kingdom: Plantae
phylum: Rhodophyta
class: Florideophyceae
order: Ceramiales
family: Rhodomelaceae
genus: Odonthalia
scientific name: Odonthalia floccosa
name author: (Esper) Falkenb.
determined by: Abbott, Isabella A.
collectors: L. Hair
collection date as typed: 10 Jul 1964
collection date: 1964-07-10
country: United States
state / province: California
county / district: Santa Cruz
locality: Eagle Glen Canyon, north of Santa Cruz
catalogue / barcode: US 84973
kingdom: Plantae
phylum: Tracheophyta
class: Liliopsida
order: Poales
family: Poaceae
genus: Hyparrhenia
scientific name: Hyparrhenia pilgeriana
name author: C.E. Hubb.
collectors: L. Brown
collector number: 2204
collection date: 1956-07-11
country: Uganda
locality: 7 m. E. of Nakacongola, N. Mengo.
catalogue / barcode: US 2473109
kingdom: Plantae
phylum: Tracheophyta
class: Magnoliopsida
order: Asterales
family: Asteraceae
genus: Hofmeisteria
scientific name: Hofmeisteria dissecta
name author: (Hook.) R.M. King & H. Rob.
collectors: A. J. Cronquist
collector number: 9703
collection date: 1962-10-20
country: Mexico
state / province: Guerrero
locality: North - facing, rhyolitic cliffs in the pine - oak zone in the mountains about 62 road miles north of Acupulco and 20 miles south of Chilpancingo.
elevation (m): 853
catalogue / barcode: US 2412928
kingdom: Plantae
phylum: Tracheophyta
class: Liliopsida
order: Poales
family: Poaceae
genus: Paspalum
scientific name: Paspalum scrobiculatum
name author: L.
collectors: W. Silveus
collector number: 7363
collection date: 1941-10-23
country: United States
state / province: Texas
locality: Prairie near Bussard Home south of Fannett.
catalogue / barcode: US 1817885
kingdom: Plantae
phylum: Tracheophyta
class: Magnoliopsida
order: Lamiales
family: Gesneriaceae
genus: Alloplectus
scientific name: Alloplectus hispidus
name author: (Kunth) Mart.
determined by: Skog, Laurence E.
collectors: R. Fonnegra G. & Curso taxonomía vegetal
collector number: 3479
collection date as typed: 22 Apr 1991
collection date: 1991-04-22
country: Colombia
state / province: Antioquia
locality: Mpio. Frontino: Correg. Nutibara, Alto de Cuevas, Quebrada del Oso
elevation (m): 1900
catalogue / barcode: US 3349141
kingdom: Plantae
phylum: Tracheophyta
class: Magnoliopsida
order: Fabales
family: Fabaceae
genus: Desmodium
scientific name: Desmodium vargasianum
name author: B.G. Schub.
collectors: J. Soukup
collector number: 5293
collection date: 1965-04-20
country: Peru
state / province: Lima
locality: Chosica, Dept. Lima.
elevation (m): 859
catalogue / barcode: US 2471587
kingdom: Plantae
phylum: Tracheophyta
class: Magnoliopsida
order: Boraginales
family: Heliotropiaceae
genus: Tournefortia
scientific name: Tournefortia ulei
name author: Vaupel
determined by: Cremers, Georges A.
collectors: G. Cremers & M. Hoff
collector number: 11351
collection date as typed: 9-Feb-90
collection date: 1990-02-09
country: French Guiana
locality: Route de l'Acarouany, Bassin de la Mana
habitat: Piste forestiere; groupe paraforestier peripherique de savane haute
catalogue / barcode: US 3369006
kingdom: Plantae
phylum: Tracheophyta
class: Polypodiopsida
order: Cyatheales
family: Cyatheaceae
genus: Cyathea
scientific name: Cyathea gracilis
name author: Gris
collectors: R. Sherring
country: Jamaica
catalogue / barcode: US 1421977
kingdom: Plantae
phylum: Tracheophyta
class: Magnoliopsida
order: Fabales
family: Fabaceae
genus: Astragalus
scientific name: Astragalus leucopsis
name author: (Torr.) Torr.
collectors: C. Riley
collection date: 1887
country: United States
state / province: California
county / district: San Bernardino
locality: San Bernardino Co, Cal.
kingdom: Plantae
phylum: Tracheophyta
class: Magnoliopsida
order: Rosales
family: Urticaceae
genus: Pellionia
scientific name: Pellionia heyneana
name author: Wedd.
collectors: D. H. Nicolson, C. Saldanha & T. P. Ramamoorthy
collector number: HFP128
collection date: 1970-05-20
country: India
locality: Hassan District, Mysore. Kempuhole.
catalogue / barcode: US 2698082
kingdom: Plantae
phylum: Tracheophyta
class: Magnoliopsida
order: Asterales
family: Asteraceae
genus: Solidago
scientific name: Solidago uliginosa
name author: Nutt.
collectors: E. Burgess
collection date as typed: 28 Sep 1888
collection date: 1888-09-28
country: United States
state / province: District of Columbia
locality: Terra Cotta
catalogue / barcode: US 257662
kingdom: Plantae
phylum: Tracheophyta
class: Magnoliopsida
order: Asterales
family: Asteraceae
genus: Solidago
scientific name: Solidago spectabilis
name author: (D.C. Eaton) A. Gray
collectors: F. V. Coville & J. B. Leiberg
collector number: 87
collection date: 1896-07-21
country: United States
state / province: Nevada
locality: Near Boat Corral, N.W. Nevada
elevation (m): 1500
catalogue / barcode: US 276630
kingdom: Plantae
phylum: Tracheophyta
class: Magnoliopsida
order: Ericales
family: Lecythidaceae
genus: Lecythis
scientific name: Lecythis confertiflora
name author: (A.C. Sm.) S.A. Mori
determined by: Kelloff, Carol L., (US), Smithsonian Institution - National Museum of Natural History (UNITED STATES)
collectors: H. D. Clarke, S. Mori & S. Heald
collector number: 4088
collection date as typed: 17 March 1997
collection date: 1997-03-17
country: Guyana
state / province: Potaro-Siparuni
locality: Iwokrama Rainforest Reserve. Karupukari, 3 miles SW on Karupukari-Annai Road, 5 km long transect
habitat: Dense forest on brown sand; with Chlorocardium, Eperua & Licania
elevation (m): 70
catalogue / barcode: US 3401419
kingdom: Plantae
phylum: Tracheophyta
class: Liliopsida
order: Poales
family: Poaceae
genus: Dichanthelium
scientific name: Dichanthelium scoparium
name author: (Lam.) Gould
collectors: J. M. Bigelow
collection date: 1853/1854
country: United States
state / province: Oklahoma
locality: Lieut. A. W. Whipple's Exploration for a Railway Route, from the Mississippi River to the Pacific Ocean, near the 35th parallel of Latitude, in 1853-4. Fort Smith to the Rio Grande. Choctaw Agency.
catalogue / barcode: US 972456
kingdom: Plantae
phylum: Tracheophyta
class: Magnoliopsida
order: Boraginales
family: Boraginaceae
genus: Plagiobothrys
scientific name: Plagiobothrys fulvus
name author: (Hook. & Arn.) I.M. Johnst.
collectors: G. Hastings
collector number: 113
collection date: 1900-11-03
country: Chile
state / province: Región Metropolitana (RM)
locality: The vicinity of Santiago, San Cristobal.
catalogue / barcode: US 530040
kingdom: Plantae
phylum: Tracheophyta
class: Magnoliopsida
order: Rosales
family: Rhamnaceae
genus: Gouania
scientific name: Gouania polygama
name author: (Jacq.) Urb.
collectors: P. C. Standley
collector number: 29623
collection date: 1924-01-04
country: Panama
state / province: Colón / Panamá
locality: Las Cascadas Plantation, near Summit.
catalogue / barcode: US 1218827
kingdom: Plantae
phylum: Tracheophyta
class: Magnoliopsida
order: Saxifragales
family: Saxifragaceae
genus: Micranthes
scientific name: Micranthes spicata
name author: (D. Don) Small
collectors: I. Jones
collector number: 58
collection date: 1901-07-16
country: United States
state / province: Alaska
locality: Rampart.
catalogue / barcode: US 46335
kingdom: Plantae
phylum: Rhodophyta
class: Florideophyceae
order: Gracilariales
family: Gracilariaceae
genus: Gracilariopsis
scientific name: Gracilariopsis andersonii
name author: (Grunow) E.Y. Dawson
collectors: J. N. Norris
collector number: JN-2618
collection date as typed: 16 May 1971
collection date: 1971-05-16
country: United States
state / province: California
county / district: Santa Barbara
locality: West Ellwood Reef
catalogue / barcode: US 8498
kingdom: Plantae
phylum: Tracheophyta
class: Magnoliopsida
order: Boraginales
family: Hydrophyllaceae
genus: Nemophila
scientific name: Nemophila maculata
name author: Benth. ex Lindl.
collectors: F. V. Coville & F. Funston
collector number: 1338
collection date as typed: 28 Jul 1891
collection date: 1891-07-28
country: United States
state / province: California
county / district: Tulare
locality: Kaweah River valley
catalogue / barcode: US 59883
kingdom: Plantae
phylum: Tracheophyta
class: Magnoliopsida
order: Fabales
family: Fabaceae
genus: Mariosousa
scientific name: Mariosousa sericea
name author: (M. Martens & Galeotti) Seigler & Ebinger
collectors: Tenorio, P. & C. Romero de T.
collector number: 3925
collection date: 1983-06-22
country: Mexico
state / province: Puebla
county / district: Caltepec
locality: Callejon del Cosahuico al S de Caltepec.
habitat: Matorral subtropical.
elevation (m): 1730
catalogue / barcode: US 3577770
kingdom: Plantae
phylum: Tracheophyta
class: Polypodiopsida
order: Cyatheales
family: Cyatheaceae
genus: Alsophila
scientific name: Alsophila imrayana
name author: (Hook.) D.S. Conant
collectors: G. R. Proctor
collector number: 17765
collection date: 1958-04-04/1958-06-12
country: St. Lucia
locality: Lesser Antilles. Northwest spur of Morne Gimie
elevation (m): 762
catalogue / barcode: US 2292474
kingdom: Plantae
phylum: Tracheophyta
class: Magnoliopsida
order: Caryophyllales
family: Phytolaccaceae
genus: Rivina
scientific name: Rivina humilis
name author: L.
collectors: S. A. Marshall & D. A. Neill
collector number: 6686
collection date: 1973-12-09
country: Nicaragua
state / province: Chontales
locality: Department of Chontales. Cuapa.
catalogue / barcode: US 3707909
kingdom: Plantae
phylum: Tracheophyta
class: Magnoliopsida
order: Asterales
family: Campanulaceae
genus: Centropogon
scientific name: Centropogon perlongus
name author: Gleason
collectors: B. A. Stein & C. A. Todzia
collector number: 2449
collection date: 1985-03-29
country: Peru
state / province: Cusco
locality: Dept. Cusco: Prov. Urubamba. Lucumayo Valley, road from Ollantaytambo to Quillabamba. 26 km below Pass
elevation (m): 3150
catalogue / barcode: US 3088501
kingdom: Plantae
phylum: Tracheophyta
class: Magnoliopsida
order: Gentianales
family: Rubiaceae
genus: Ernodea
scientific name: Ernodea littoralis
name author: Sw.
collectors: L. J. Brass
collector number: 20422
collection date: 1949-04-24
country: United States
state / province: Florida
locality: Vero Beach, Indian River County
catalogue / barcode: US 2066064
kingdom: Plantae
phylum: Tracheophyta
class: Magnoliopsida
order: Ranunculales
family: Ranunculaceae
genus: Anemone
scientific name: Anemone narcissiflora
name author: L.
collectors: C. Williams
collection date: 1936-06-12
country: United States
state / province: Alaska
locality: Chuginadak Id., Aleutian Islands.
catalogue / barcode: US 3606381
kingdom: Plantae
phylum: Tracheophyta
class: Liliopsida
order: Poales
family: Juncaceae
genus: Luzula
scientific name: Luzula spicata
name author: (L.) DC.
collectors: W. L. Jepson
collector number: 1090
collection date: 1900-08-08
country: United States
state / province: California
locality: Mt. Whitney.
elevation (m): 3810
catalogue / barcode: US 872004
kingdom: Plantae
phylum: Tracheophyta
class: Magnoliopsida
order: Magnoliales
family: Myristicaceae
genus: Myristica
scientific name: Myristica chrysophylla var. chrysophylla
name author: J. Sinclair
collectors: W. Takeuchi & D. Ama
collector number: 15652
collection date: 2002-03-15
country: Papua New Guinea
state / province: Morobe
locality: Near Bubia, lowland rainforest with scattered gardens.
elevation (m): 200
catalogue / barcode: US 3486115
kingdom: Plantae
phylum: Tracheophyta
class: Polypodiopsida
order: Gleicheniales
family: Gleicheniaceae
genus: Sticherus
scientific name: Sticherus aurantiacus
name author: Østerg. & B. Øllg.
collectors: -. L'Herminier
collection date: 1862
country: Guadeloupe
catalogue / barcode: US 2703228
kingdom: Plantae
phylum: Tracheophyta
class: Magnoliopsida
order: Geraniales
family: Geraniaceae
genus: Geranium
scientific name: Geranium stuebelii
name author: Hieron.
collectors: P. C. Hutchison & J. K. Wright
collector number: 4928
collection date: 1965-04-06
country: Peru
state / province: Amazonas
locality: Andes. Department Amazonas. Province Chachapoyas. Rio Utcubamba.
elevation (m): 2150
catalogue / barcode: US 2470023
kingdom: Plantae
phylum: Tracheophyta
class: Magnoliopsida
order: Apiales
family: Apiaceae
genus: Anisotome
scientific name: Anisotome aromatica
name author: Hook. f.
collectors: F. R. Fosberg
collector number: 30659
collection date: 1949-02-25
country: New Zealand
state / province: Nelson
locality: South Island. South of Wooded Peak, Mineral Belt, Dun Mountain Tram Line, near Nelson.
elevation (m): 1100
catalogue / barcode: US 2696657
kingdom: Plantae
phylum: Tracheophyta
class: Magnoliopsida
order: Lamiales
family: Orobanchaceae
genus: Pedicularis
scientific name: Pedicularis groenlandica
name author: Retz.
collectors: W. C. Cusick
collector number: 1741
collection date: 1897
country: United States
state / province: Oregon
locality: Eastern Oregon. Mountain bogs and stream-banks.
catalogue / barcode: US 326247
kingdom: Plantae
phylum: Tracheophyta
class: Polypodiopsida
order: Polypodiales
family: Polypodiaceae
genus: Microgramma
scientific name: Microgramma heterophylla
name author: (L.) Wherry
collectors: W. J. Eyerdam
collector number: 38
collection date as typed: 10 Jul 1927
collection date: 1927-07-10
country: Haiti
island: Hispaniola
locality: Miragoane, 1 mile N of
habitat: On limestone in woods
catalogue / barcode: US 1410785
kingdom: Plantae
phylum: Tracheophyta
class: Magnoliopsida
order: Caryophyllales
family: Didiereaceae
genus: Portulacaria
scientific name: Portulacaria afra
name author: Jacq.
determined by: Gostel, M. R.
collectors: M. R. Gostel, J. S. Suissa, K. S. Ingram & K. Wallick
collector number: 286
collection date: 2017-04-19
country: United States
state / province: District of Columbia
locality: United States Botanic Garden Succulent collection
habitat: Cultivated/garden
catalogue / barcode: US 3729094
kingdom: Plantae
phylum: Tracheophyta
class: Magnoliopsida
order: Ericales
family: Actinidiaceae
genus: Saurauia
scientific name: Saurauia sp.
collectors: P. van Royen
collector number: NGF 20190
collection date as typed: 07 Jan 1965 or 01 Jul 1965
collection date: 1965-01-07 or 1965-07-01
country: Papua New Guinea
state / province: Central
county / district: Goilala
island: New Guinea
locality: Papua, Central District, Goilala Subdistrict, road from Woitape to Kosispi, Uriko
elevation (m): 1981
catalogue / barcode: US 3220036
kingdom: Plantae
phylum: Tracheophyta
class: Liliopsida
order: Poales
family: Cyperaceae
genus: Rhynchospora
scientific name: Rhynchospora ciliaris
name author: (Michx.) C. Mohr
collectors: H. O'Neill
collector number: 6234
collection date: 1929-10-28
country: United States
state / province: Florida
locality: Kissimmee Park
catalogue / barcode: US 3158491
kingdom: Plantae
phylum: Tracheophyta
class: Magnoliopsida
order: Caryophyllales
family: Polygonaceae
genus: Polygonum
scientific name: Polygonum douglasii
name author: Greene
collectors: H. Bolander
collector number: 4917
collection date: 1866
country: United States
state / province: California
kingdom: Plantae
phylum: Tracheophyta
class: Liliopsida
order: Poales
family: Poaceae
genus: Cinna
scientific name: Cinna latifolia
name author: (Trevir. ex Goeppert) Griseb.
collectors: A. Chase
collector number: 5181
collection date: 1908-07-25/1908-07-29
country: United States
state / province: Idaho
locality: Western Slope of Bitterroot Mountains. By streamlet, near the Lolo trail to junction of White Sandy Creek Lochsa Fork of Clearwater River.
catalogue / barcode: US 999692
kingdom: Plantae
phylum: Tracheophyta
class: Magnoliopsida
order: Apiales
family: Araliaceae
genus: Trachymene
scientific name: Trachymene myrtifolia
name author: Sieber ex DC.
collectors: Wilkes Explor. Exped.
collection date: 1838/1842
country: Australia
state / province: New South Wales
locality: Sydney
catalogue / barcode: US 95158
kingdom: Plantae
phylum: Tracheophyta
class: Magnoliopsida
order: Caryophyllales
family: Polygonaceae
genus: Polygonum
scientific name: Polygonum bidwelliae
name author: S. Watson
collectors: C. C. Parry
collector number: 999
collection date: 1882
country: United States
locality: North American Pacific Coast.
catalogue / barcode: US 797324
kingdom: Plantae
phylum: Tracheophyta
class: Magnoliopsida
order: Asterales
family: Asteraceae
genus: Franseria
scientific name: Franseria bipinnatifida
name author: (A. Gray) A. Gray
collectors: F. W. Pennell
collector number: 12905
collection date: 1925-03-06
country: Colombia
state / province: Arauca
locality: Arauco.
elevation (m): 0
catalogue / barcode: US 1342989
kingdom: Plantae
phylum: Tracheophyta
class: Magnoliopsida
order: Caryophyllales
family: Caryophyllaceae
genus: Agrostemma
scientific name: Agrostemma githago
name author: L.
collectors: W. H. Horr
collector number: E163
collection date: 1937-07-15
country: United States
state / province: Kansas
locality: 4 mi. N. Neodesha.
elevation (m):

● PROBLEM TO WORK ON
Return verbatim the entries from the line containing "collector number: 4928" up to and including the line containing "state / province: Nelson".

● EXERCISE SOLUTION
collector number: 4928
collection date: 1965-04-06
country: Peru
state / province: Amazonas
locality: Andes. Department Amazonas. Province Chachapoyas. Rio Utcubamba.
elevation (m): 2150
catalogue / barcode: US 2470023
kingdom: Plantae
phylum: Tracheophyta
class: Magnoliopsida
order: Apiales
family: Apiaceae
genus: Anisotome
scientific name: Anisotome aromatica
name author: Hook. f.
collectors: F. R. Fosberg
collector number: 30659
collection date: 1949-02-25
country: New Zealand
state / province: Nelson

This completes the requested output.